A non-fiction work that reads like a fast paced fiction novel, Bad Blood by John Carreyrou of the Wall Street Journal, is the story of Theranos, a start-up company in Silicon Valley run by a charismatic young entrepreneur whose fraud, arrogance and lies make for a stunning story.
Carreyrou leads the reader through the rise and fall of Theranos, a Silicon Valley medical company started by Elizabeth Holmes when she was a student at Stanford. According to her claims, Theranos had developed a blood testing device that was simpler, more cost-effective and could test a person for hundreds of diseases with a single drop of blood. Holmes promised to revolutionize the entire medical industry with the invention. In addition to the above claims, Theranos had amassed a large number of wealthy investors and was initially valued at nearly $9 billion, with Holmes being named by Forbes magazine as the youngest self-made billionaire, with a net worth of $4.5 billion. Theranos and Holmes were everywhere – magazine covers, television stories and other high-profile places. Simultaneously, a handful of their 800 employees were beginning to realize that the claims being made about the testing device were simply not true – it did not work.

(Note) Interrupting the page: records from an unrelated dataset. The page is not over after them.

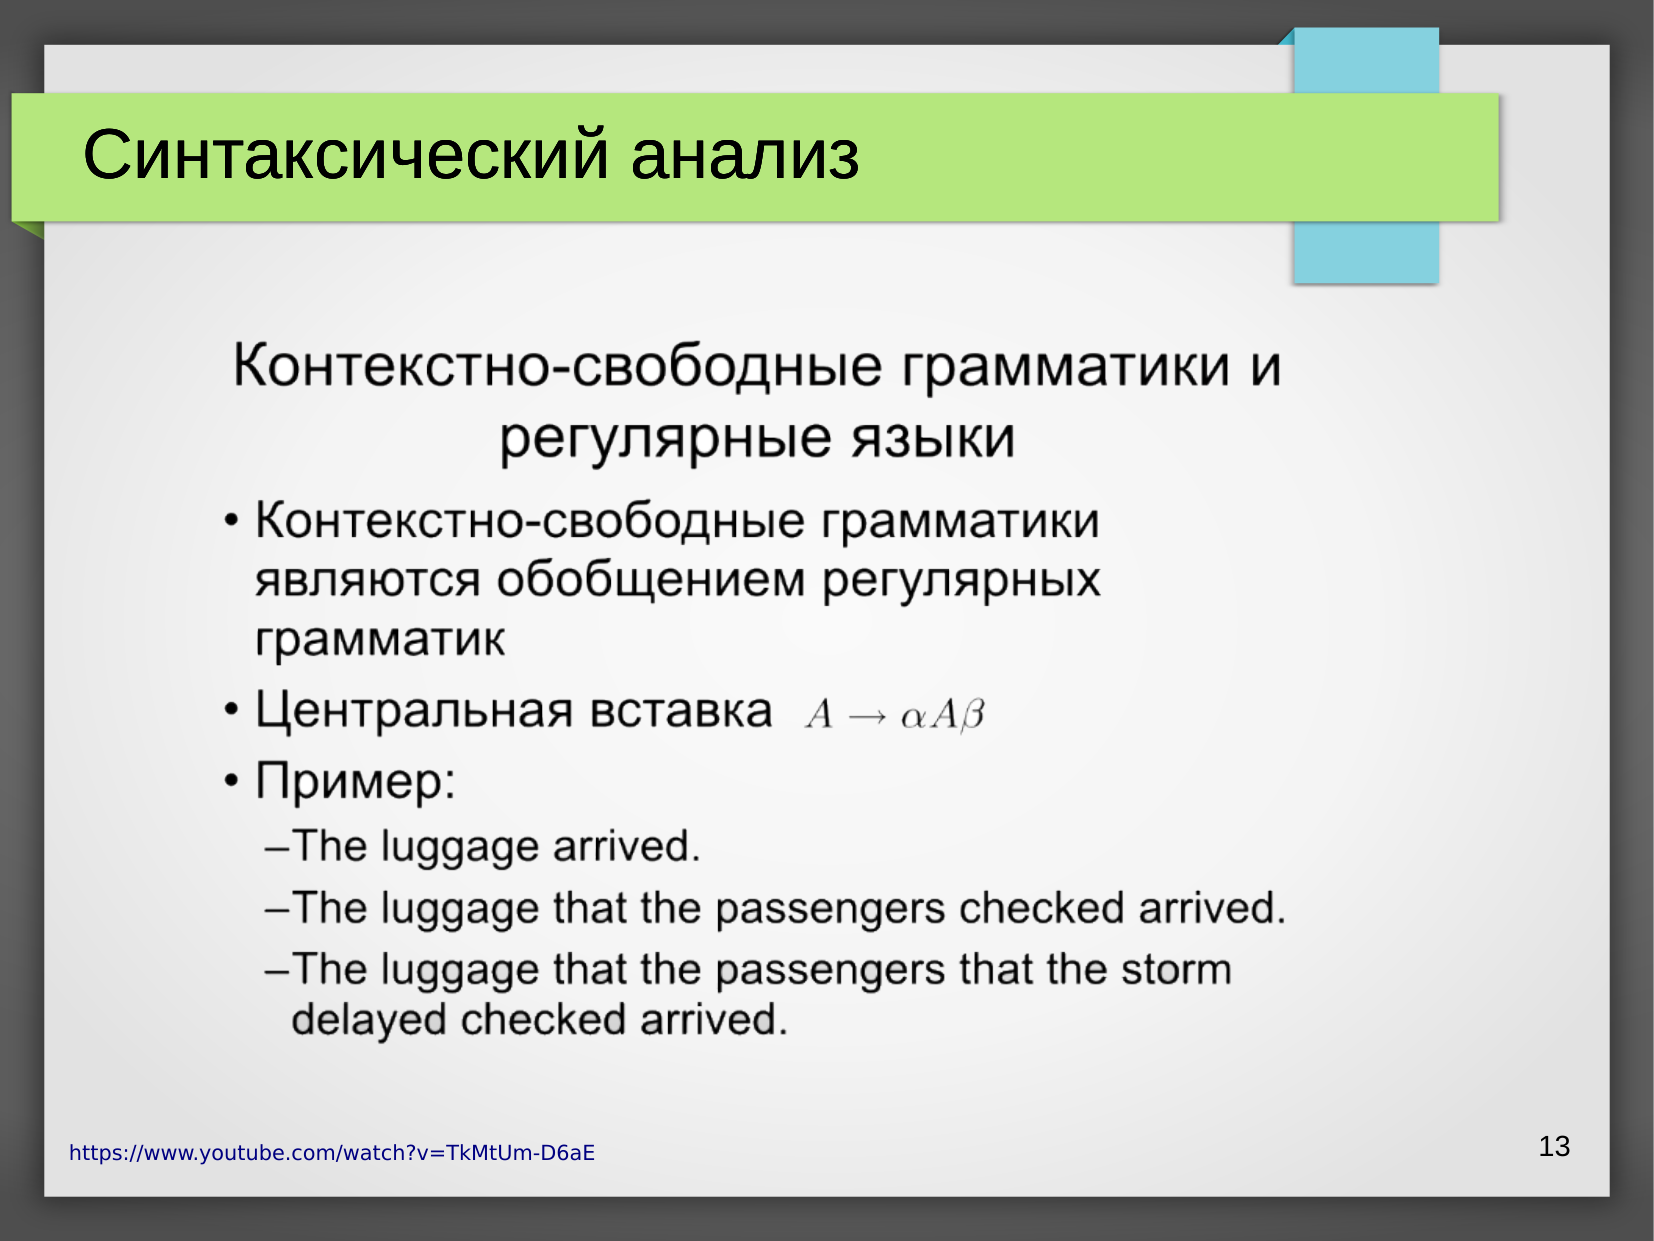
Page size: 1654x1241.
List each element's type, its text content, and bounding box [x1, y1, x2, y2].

title Синтаксический анализ [82, 114, 993, 194]
text_box https://www.youtube.com/watch?v=TkMtUm-D6aE [54, 1133, 626, 1182]
picture [0, 0, 1654, 1241]
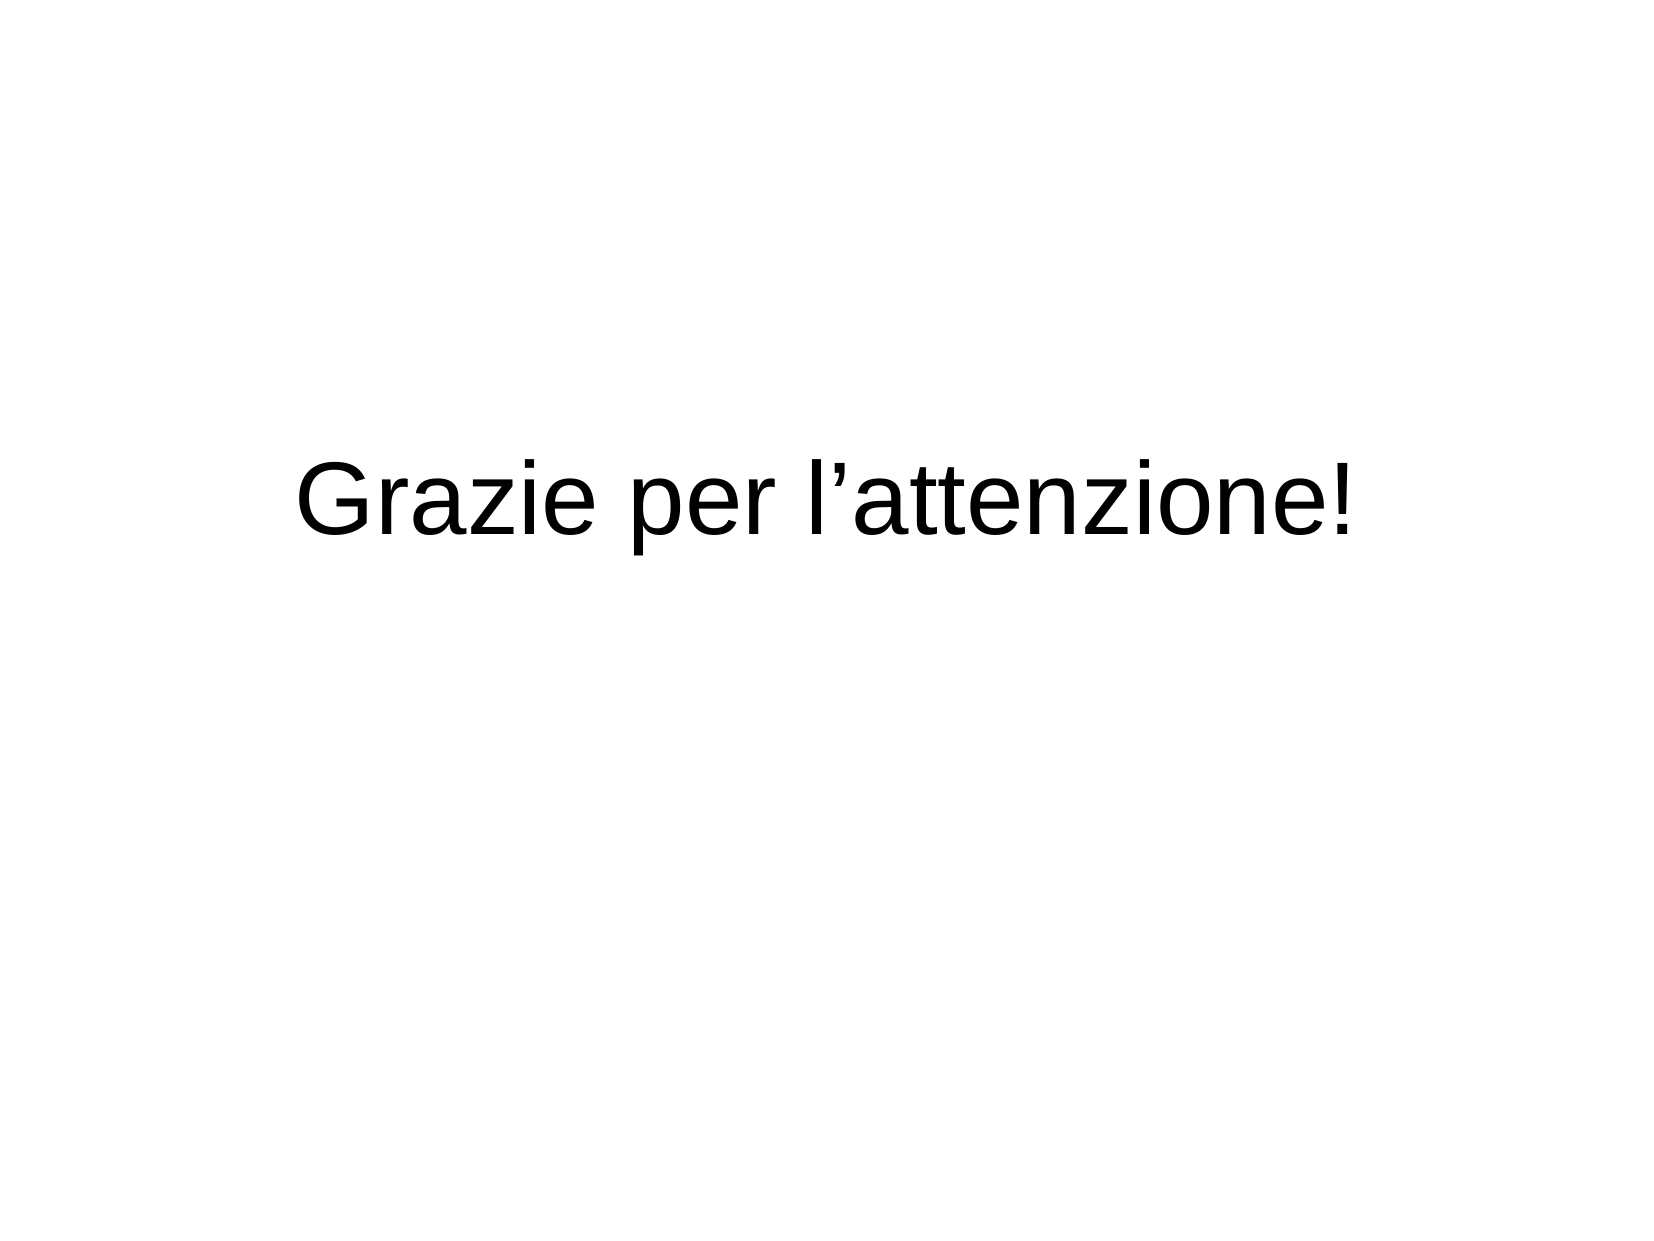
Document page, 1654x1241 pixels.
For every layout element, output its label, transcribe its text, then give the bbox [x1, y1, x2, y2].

title Grazie per l’attenzione! [206, 132, 1447, 565]
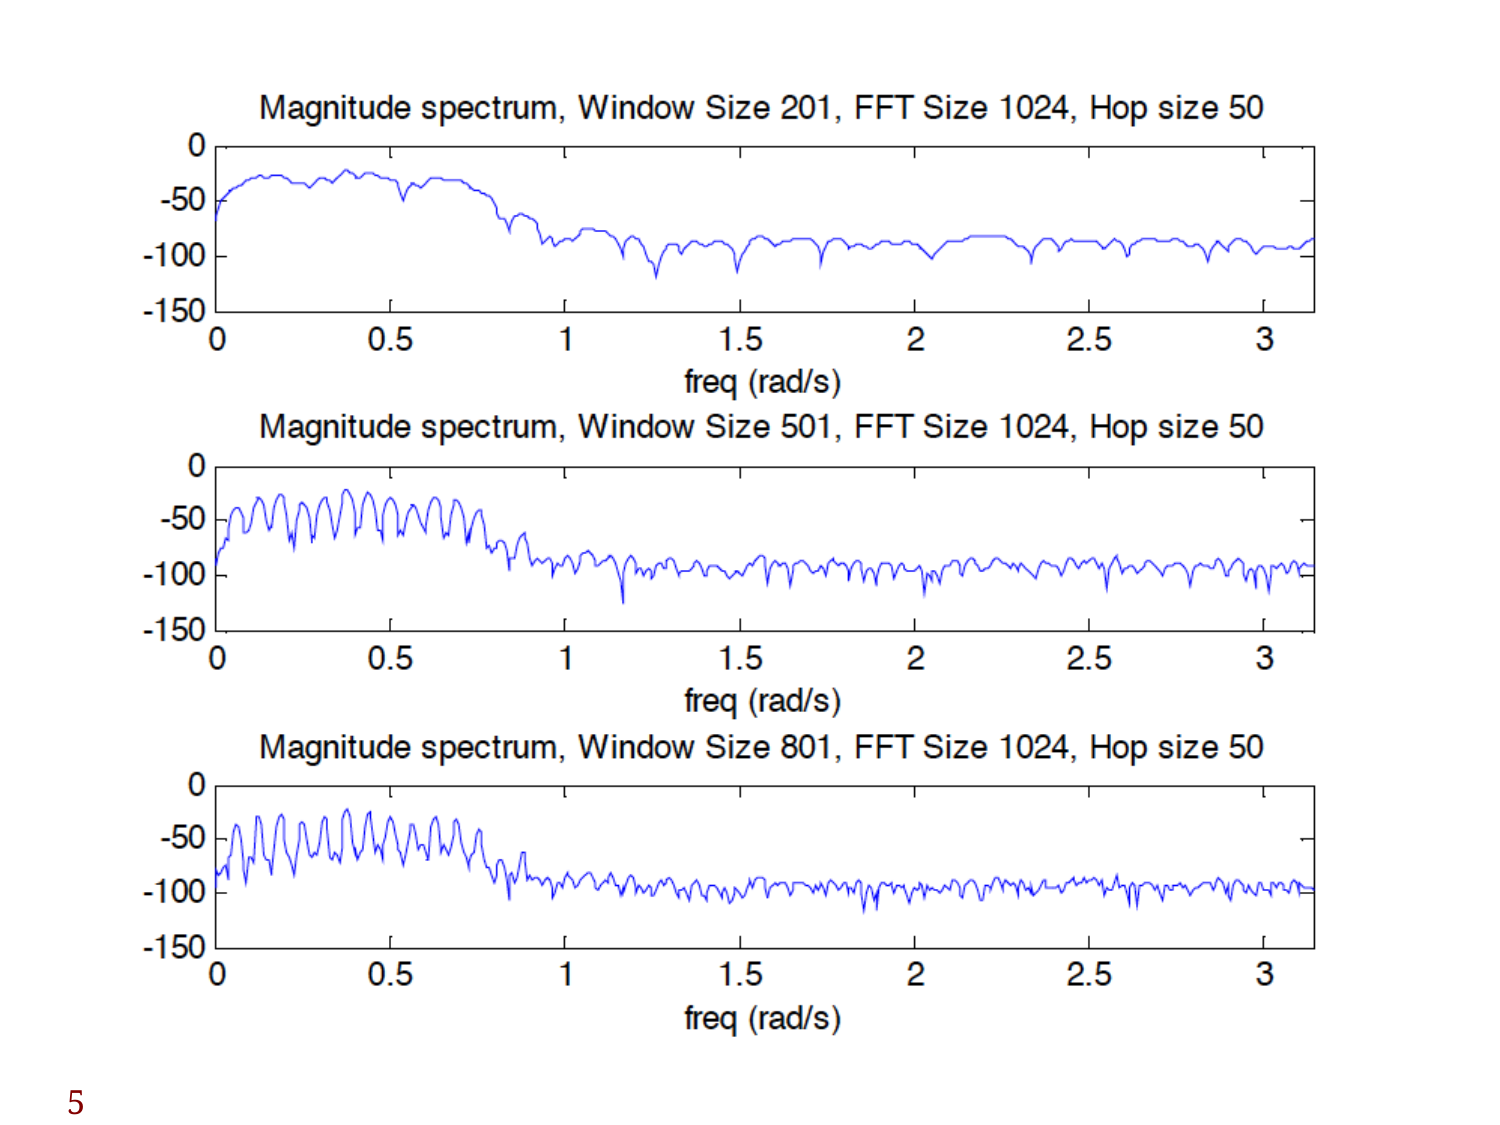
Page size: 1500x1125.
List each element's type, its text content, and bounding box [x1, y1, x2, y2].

Carreyrou’s book, which grew from an earlier Wall Street Journal story, details how the company defrauded and lied to employees, corporations and investors. His article, in part, set Theranos on a downward trajectory with the deception exposed. Presently, the United States attorney’s office in California has filed charges against Elizabeth Holmes and another executive. They have pleaded not guilty.
Initially, I was not sure if I would enjoy this book coming from a non-medical background, but I quickly became engrossed in the story and the massive deception that occurred within the company. A highly recommended read!